Daniel Valente

Profile
- Position: Defensive back

Personal information
- Born: October 23, 1999 (age 26) London, Ontario, Canada
- Listed height: 5 ft 10 in (1.78 m)
- Listed weight: 180 lb (82 kg)

Career information
- High school: Catholic Central (London)
- University: Western (2017–2022)
- CFL draft: 2022: 4th round, 31st overall pick

Career history
- 2022–2023: Ottawa Redblacks*
- 2023: Montreal Alouettes*
- 2023: Toronto Argonauts
- * Offseason and/or practice squad member only

Awards and highlights
- 2× Vanier Cup champion (2017, 2021); 2× First-team All-Canadian (2021–2022); 2× First-team OUA (2021–2022);
- Stats at CFL.ca

= Daniel Valente =

Canadian football player (born 1999)

Daniel Valente Jr. (born October 23, 1999) is a Canadian professional football defensive back. He played U Sports football at Western. He has been a member of the Ottawa Redblacks, Montreal Alouettes, and Toronto Argonauts of the Canadian Football League (CFL).

==Early life==
Daniel Valente Jr. played high school football at Catholic Central High School in London, Ontario. He played junior football for the London Junior Mustangs of the Ontario Varsity Football League (OVFL) and was a multi-time OVFL all-star. Valente also represented Team Canada in the U-19 International Bowl against the United States on January 28, 2017.

Pose landmark coordinates
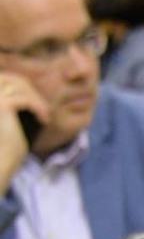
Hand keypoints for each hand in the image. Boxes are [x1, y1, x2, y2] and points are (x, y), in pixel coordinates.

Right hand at [0, 71, 48, 191]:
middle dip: (33, 92)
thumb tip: (33, 91)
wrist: (1, 159)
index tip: (37, 106)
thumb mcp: (14, 117)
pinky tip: (45, 121)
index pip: (7, 79)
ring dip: (37, 101)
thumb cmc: (8, 141)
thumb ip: (18, 102)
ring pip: (21, 87)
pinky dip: (39, 108)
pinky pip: (26, 99)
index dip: (25, 88)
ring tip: (45, 116)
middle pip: (15, 80)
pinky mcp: (2, 105)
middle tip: (43, 110)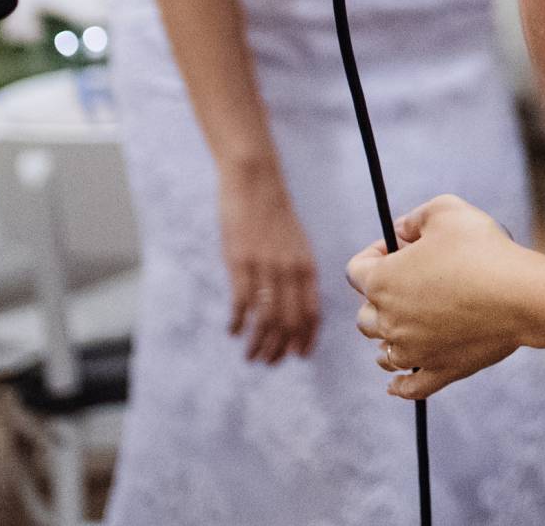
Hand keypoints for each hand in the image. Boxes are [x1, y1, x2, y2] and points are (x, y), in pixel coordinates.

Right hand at [218, 162, 319, 363]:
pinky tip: (233, 331)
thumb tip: (295, 304)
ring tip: (251, 356)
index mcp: (307, 267)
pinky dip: (238, 322)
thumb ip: (298, 273)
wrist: (255, 183)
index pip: (312, 313)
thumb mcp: (295, 245)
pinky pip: (242, 303)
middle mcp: (290, 271)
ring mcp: (265, 268)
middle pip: (289, 323)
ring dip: (258, 343)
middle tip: (268, 362)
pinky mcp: (240, 262)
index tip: (298, 355)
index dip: (306, 338)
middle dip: (280, 348)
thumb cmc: (274, 215)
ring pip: (265, 319)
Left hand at [349, 194, 536, 399]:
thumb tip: (402, 231)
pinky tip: (395, 384)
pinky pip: (411, 387)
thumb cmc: (483, 250)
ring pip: (384, 352)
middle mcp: (389, 322)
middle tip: (414, 281)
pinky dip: (401, 386)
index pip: (355, 270)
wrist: (523, 296)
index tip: (399, 246)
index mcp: (382, 282)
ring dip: (389, 337)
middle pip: (365, 315)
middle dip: (381, 296)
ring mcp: (413, 352)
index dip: (374, 254)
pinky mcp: (441, 371)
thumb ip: (415, 218)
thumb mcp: (446, 211)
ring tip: (410, 324)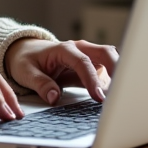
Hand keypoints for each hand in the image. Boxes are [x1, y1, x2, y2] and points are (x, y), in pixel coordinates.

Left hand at [4, 38, 118, 104]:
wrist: (25, 52)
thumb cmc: (26, 60)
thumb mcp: (26, 72)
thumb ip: (40, 84)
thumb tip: (54, 97)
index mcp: (63, 49)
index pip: (83, 62)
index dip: (92, 79)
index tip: (98, 97)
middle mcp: (79, 49)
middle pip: (106, 53)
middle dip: (118, 69)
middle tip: (122, 91)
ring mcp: (86, 57)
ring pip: (109, 62)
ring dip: (117, 77)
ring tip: (119, 98)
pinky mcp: (88, 67)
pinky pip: (104, 73)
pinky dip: (111, 83)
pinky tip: (112, 98)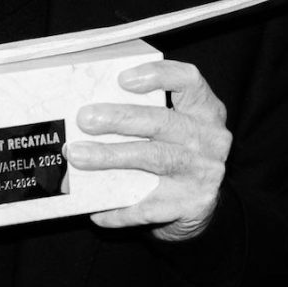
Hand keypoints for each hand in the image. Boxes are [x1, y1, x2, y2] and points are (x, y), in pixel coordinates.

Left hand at [64, 60, 231, 241]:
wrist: (202, 203)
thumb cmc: (177, 150)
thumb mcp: (175, 122)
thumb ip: (144, 109)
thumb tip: (87, 104)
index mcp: (205, 109)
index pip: (189, 80)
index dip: (158, 76)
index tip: (123, 79)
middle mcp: (208, 138)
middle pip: (162, 122)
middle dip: (120, 119)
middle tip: (85, 119)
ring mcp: (202, 172)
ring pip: (153, 159)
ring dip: (111, 156)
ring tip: (78, 155)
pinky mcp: (191, 204)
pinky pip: (148, 206)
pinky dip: (119, 209)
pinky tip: (96, 210)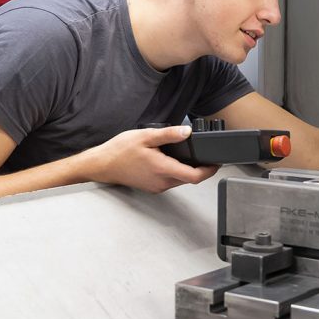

_Activities_:
a: In the Daniel Valente article, which junior football team did he play for?
b: Write the next part of the Daniel Valente article, picking up after its last sentence.
Please leave the lines aside; they have nothing to do with what comes next.

_Answers to the exercise_:
a: The London Junior Mustangs of the Ontario Varsity Football League (OVFL).

b:
==University career==
Valente played U Sports football at Western from 2017 to 2022. Western won the 53rd Vanier Cup in 2017 and the 56th Vanier Cup in 2021. In 2021, Valente earned first team All-Canadian and first team All-Ontario University Athletics (OUA) honors while also being named the Outstanding Defensive Player of the Game of the 56th Vanier Cup. After spending time with the Ottawa Redblacks of the Canadian Football League (CFL), Valente returned to Western for his final season of U Sports football in 2022. In 2022, he again garnered first team All-Canadian and first team All-OUA recognition while also being named the OUA's Outstanding Stand-Up Defensive Player of the Year.

==Professional career==

Valente was selected by the Ottawa Redblacks of the Canadian Football League (CFL) in the fourth round, with the 31st overall pick, of the 2022 CFL draft. He signed with the team on May 9, 2022. He was moved to the practice roster on June 5, released from the practice roster on July 7, re-signed to the practice roster on July 12, and released from the practice roster on July 19, 2022, returning to Western for his final season of U Sports football. Valente re-signed with the Redblacks on December 7, 2022. He was released on June 9, 2023, and signed to the practice roster on June 26 before being released on August 15, 2023.

Valente was signed to the practice roster of the Montreal Alouettes on August 29, 2023, and released by the team on September 28, 2023.

Valente was signed to the Toronto Argonauts' practice roster on October 2, 2023. He was promoted to the active roster on October 27 and dressed in one game for the Argonauts but did not record any statistics. He was placed on injured reserve on November 10, 2023. Valente re-signed with the team for the 2024 season, but was released at the start of training camp on May 15, 2024.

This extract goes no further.